Back to car tags for a minute, though, because this is where his legislative authorship proved to shine the brightest.
In 2011, he tried to get a tax-free tag for World War II veterans. And he failed at that. (Wouldn't such a tax break violate the purity pledge his tea party supporters demand?)
In 2012, it was the Mississippi Emergency Medical Technicians Association. In 2013, it was the Nathan's Legacy Foundation.
Chris McDaniel's campaign has been a series of hypocrisies and delusions, so his weak legislative record is no surprise.
Point us to where he succeeded once at reforming state government. Where is Chris McDaniel when the state retirement system is practically insolvent?
Look closer at some of the bills he co-authored and you will see a longer list of resolutions, commendations and a plethora of failed initiatives.
While his supporters gladly claim the mantle as poster children for fiscal conservatism and anti-government spending, the city of Laurel just received $400,000 in federal grants to "assess" former industrial sites.

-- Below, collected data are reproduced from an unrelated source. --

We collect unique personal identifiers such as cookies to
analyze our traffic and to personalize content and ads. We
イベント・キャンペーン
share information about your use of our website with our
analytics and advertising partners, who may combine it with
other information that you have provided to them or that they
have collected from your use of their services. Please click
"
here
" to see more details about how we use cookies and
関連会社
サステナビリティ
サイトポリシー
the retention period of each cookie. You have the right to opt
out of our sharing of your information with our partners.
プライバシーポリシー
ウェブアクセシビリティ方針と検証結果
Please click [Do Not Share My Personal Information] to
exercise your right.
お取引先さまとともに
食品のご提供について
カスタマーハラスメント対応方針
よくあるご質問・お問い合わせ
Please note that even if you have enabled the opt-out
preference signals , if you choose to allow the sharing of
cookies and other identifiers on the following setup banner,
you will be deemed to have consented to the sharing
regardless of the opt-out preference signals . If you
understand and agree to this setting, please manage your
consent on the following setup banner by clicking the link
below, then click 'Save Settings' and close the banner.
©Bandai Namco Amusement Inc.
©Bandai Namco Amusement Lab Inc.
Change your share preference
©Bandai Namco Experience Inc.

The city of Petal received $250,000 for a dyslexia school. This is another McDaniel haven. His supporters are against earmarks and government spending - about five percent of the entire federal budget anyway - until it applies to their communities.
Hypocrites! Hypocrites! Hypocrites!
Every bit of discretionary spending like the tea party is criticizing could be eliminated along with the Defense Department and it would barely put a dent in the U.S. budget deficit.

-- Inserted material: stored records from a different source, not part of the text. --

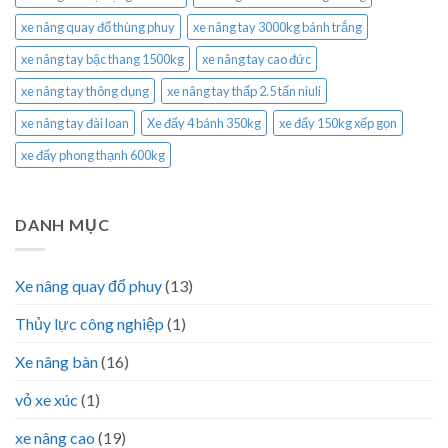
xe nâng quay đổ thùng phuy
xe nâng tay 3000kg bánh trắng
xe nâng tay bậc thang 1500kg
xe nâng tay cao đức
xe nâng tay thông dụng
xe nâng tay thấp 2.5 tấn niuli
xe nâng tay đài loan
Xe đẩy 4 bánh 350kg
xe đẩy 150kg xếp gọn
xe đẩy phong thạnh 600kg
DANH MỤC
Xe nâng quay đổ phuy
(13)
Thủy lực công nghiệp
(1)
Xe nâng bàn
(16)
vỏ xe xúc
(1)
xe nâng cao
(19)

The nursing home and courthouse incidents are just plain odd.
Sen. Thad Cochran has a proven record and the experience to lead spending reform with Republican control of Congress.
If Mr. McDaniel could have succeeded, his best work might have been seen on the back of an automobile being driven down an interstate highway, as compared to the $380 million Madison County has received from Congress for roads since 1994, thanks to Mr. Cochran's leadership.
The $800 million of federal funding for K-12 annually in Mississippi is a fourth of total funding for education and nearly 100 percent of all special education dollars. (Mr. McDaniel claims the state can do without those monies and make up the difference, perhaps through fines levied by the Mississippi Athletic Commission.)
The $17 trillion national debt will sink our Republic if unaddressed, but to project anger and frustration onto any good conservative in Congress like Mr. Cochran is misguided.
Big-government liberals who want to spend the United States into extinction are the enemy, not fellow conservatives.
Chris McDaniel is campaigning on the promise he will eliminate wasteful federal spending and save our Republic, but his six years at the state Capitol suggest otherwise.
On Tuesday, June 24, vote Thad Cochran for United States Senate.